For orthogonal projection matrices $A, B \in \mathbb R^{n\times n}$, we have that
$A^\top = A$ and $A^2 = A$
$B^\top = B$ and $B^2 = B$
where $A^\top$ is the transpose of $A$, and $A \succeq B $ says that $A-B$ is a positive semidefinite matrix.
I would like to prove the following proposition
$$A \succeq B \Leftrightarrow AB = B$$
For showing $A \succeq B \Rightarrow AB = B$, we have that
$$ \begin{aligned} A-B \succeq 0 &\Rightarrow x^\top (A-B)x \ge 0 \; \forall x \\ &\Rightarrow y^\top(I-A)^\top(A-B)(I-A)y \ge 0 \; \text{for } x = (I-A)y \; \forall y\\ &\Rightarrow y^\top(I-A)^\top B(I-A)y \le 0 \; \forall y \; \text{ as } A(I-A)=0 \\ &\Rightarrow y^\top(I-A)^\top B(I-A)y = 0 \; \forall y \; \text{ as } B \succeq 0\\ &\Rightarrow y^\top(I-A)^\top B^\top B(I-A)y = 0 \; \forall y \; \text{ as } B=B^2=B^\top B \\ &\Rightarrow B(I-A) = 0 \\ &\Rightarrow A^\top B^\top = B^\top \\ &\Rightarrow AB = B \end{aligned} $$
Not sure how to show $A-B\succeq 0 \Leftarrow AB = B$.

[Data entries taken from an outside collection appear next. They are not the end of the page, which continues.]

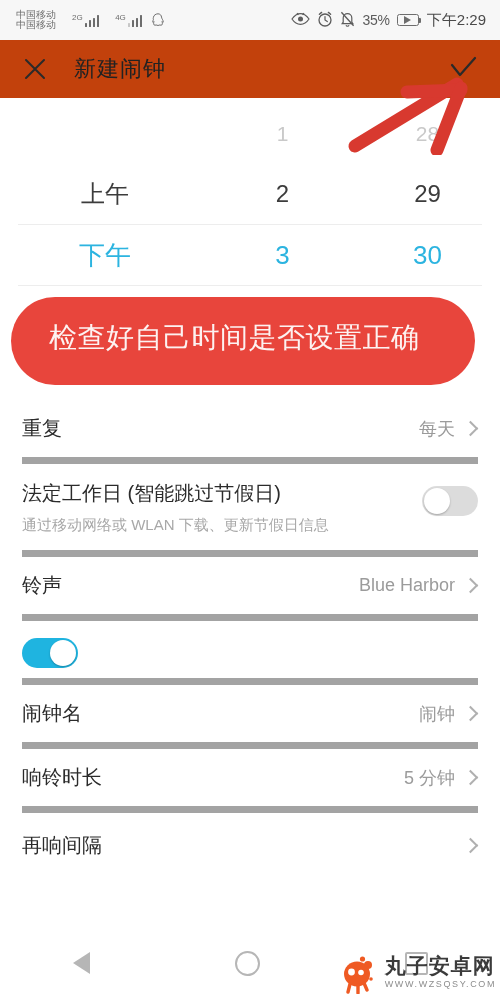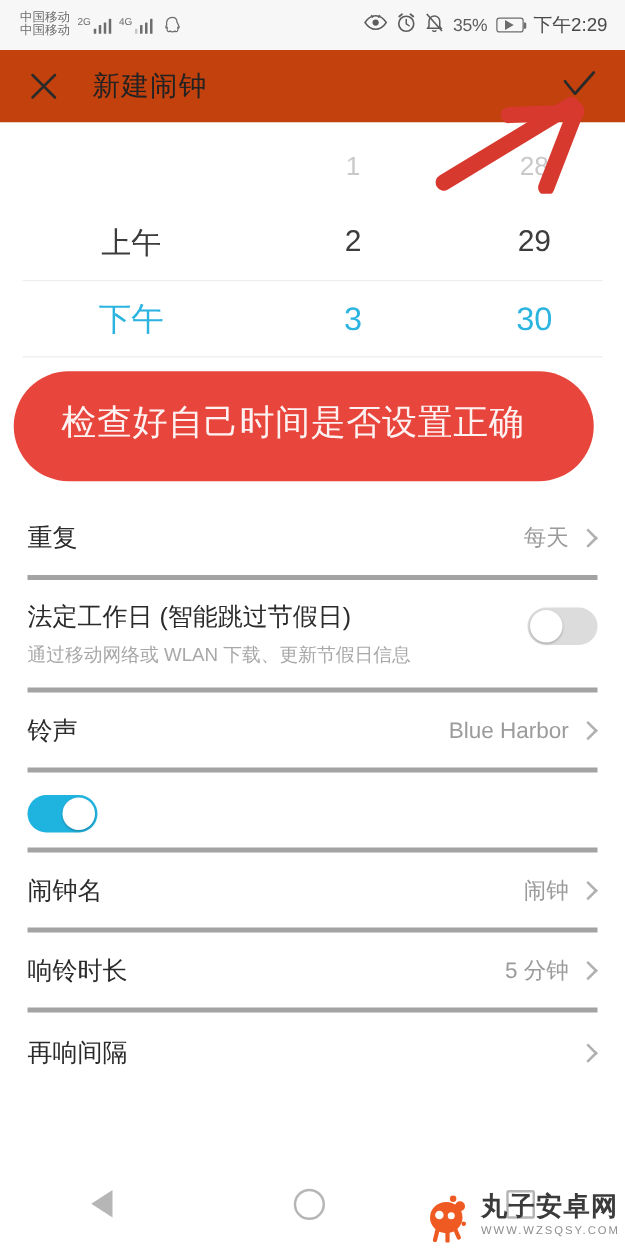--- a/index.html
+++ b/index.html
@@ -47,21 +47,21 @@
     flex-direction: column;
     justify-content: center;
     line-height: 1.05;
     font-size: 10px;
     color: #6d6d6d;
   }
   .sig-group {
     display: flex;
     align-items: flex-end;
     gap: 1px;
-    margin-left: 2px;
+    margin-left: 12px;
     justify-content: center;
   }
   .net-label {
     font-size: 8px;
     color: #6d6d6d;
     align-self: flex-start;
     margin-right: 1px;
     line-height: 1;
   }
   .bars {
@@ -213,21 +213,21 @@
     flex: 1 1 auto;
     background: #fff;
     padding: 0 22px;
     box-sizing: border-box;
     overflow: hidden;
   }
   .row {
     display: flex;
     align-items: center;
     min-height: 64px;
-    border-bottom: 4px solid #a3a3a3;
+    border-bottom: 7px solid #a3a3a3;
     box-sizing: border-box;
     cursor: pointer;
   }
   .row:last-child { border-bottom: 0; }
   .row .label {
     font-size: 20px;
     color: #2b2b2b;
     flex: 1 1 auto;
   }
   .row .value {

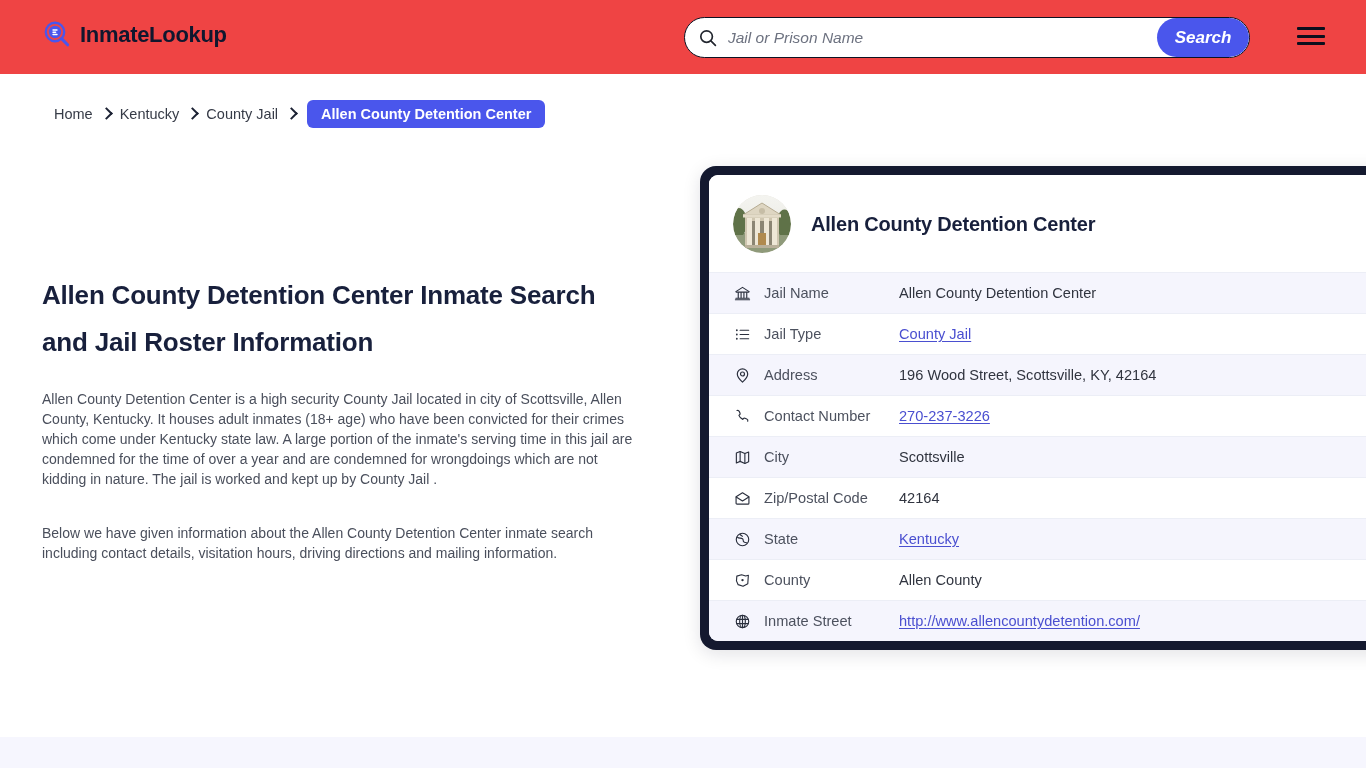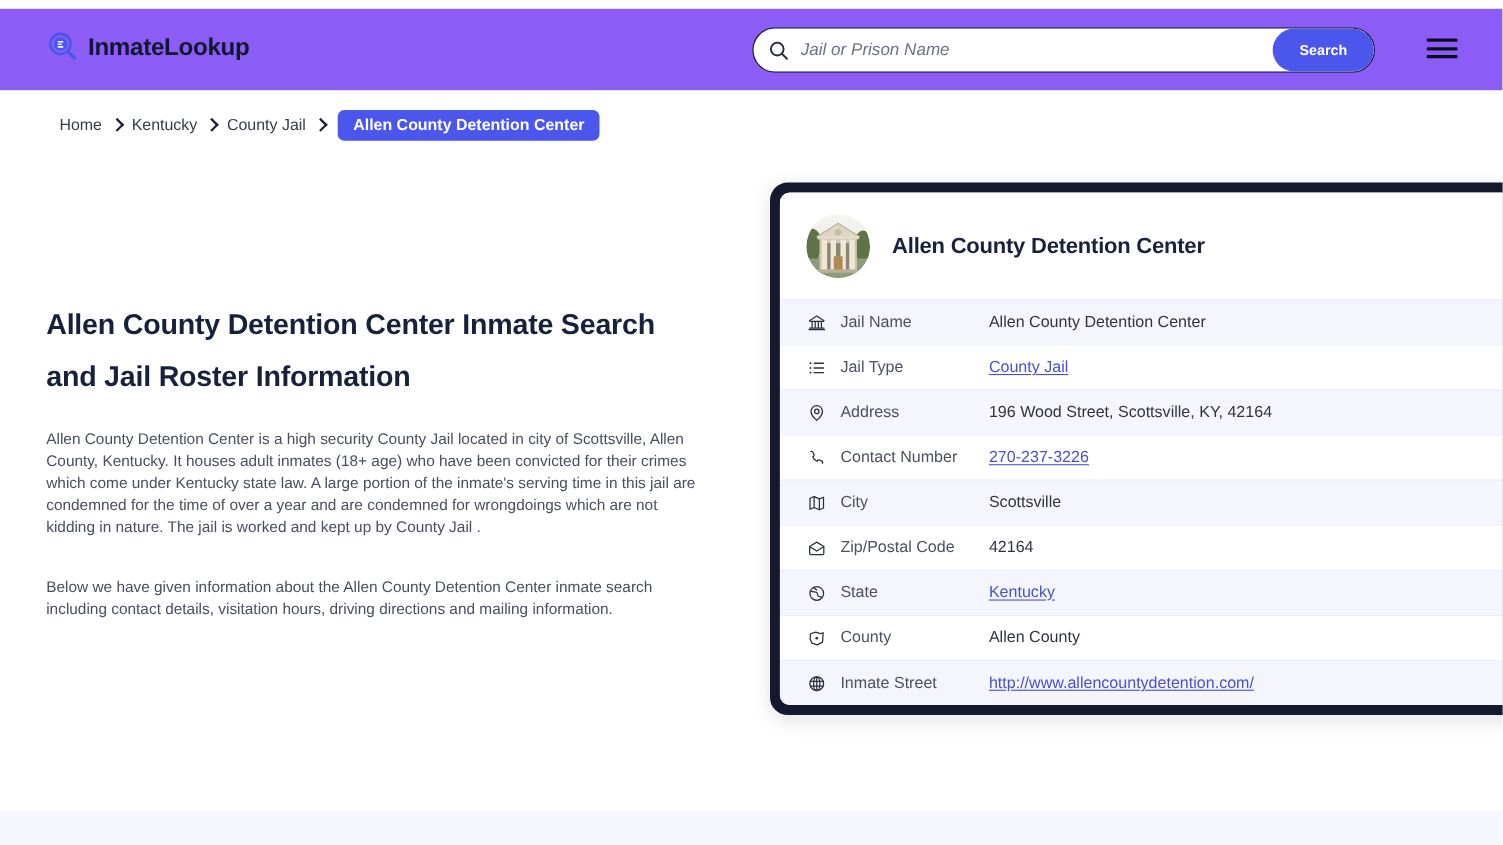--- a/index.html
+++ b/index.html
@@ -10,22 +10,22 @@
     overflow: hidden;
     background: #ffffff;
     font-family: "Liberation Sans", sans-serif;
     -webkit-font-smoothing: antialiased;
   }
 
   .page { position: relative; width: 1366px; height: 768px; background: #ffffff; }
 
   
   .header {
-    position: absolute; top: 8px; left: 0; width: 1366px; height: 74px;
-    background: #8b5cf6;
+    position: absolute; top: 0; left: 0; width: 1366px; height: 74px;
+    background: #ef4444;
   }
   .logo {
     position: absolute; left: 42px; top: 20px;
     display: flex; align-items: center; gap: 8px;
     text-decoration: none;
   }
   .logo-icon { width: 30px; height: 30px; display: block; }
   .logo-text {
     font-size: 22px; font-weight: 700; letter-spacing: -0.3px;
     color: #10172e;
@@ -48,23 +48,24 @@
     font-size: 15.5px; color: #2b2f3a;
     padding: 0 10px 0 11px;
     font-style: italic;
   }
   .search-input::placeholder { color: #6d7280; opacity: 1; }
   .search-btn {
     flex: 0 0 auto; height: 100%; width: 92px;
     background: #4a56ec; color: #ffffff;
     border: none; cursor: pointer;
     font-family: "Liberation Sans", sans-serif;
-    font-size: 13px; font-weight: 700;
+    font-size: 17px; font-weight: 700;
     display: flex; align-items: center; justify-content: center;
     border-radius: 21px;
+    font-style: italic;
   }
 
   .hamburger {
     position: absolute; right: 41px; top: 25px;
     width: 28px; height: 22px; cursor: pointer;
     display: flex; flex-direction: column; justify-content: space-between;
     padding: 2px 0;
   }
   .hamburger span { display: block; height: 3px; width: 100%; background: #0b0f1d; border-radius: 1px; }
 

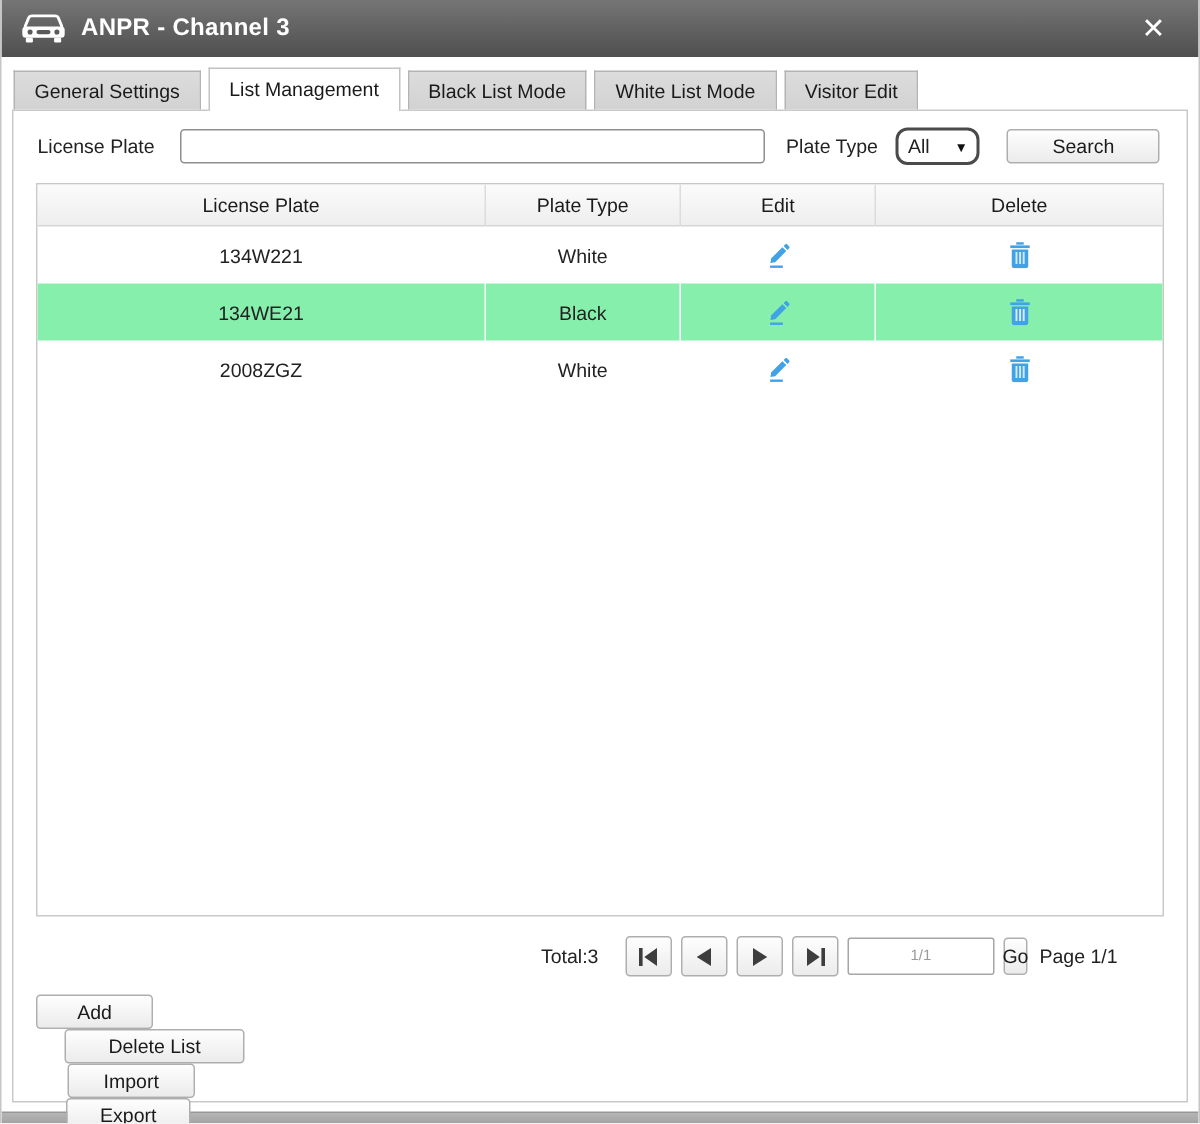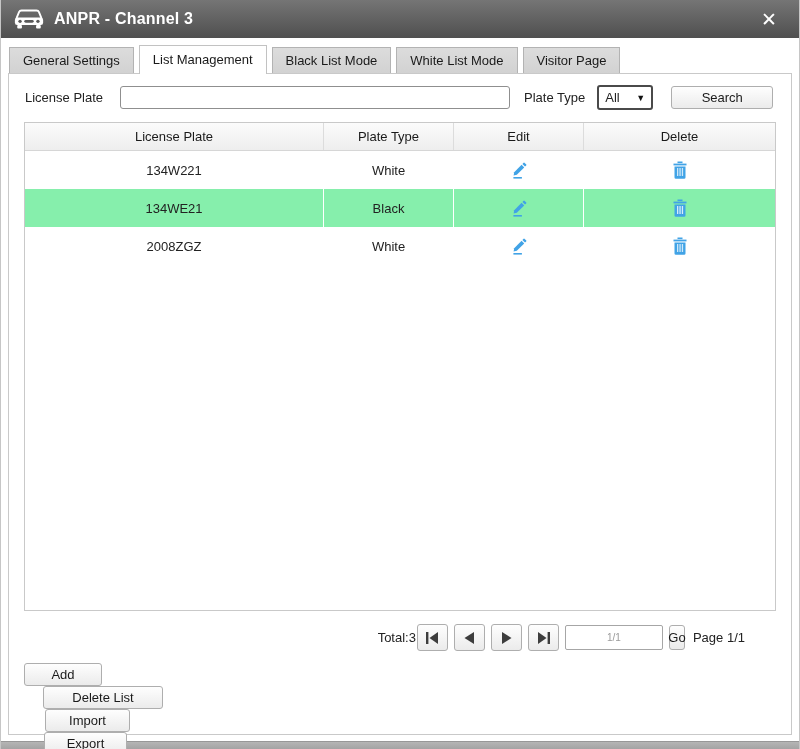--- a/index.html
+++ b/index.html
@@ -51,21 +51,21 @@
   .search-row { display:flex; align-items:center; padding:11px 16px 0 16px; font-size:13px; }
   .search-row .lbl { white-space:nowrap; }
   .lp-input {
     width:390px; height:23px; margin-left:17px; border:1px solid #8f8f8f;
     border-radius:3px; padding:0 6px; font-size:13px; outline:none;
     font-family:inherit;
   }
   .pt-label { margin-left:14px; }
   .pt-select {
     width:56px; height:25px; margin-left:12px; border:2px solid #4a4a4a;
-    border-radius:3px; display:flex; align-items:center; padding:0 6px;
+    border-radius:8px; display:flex; align-items:center; padding:0 6px;
     font-size:13px; cursor:pointer; background:#fff;
   }
   .pt-select .arrow { margin-left:auto; font-size:9px; color:#111; }
   .btn {
     display:inline-flex; align-items:center; justify-content:center;
     background:linear-gradient(#fefefe,#ebebeb);
     border:1px solid #aeaeae; border-radius:3px; font-size:13px;
     color:#1a1a1a; cursor:pointer; font-family:inherit;
   }
   .search-btn { width:102px; height:23px; margin-left:18px; }
@@ -94,21 +94,21 @@
   .t-row .cell:last-child { border-right:none; }
   .t-row.alt { background:#86efac; }
   .icon-btn { cursor:pointer; display:inline-flex; }
   .icon-btn svg { display:block; }
 
   
   .pagination {
     display:flex; align-items:center; justify-content:flex-end;
     padding-right:46px; margin-top:13px; font-size:13px;
   }
-  .pagination .total { margin-right:1px; }
+  .pagination .total { margin-right:18px; }
   .nav-btn { width:31px; height:27px; margin-right:6px; }
   .page-input {
     width:98px; height:25px; border:1px solid #a6a6a6; border-radius:2px;
     text-align:center; font-size:10px; color:#9a9a9a; outline:none;
     margin-right:6px; font-family:inherit;
   }
   .go-btn { width:16px; height:25px; margin-right:8px; }
   .page-label { white-space:nowrap; }
 
   
@@ -148,21 +148,21 @@
     </svg>
     <span class="title">ANPR - Channel 3</span>
     <span class="close">✕</span>
   </div>
 
   <div class="tabs">
     <div class="tab">General Settings</div>
     <div class="tab active">List Management</div>
     <div class="tab">Black List Mode</div>
     <div class="tab">White List Mode</div>
-    <div class="tab">Visitor Page</div>
+    <div class="tab">Visitor Edit</div>
   </div>
 
   <div class="panel">
 
     <div class="search-row">
       <span class="lbl">License Plate</span>
       <input class="lp-input" type="text" value="" style="">
       <span class="lbl pt-label">Plate Type</span>
       <div class="pt-select">
         <span>All</span>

For the $\Leftarrow$ direction: Suppose that $AB=B$. Observe that $BA=B^{T}A^{T}=(AB)^{T}=B^{T}=B=AB$. That is, $A$ and B commutes. Also, $(I-B)^{2}=I-B$. Let $x$ be an arbitrary vector. Consider \begin{eqnarray*} & & \langle(A-B)x,x\rangle\\ & = & \langle A(I-B)x,x\rangle\\ & = & \langle A(I-B)^{2}x,x\rangle\\ & = & \langle(I-B)A(I-B)x,x\rangle\\ & = & \langle A(I-B)x,(I-B)^{T}x\rangle\\ & = & \langle A(I-B)x,(I-B)x\rangle\\ & \geq & 0. \end{eqnarray*} (In the above, $\langle\cdot,\cdot\rangle$ denotes the usual inner product.) Obviously $A-B$ is symmetric. Hence, $A-B$ is positive semi-definite.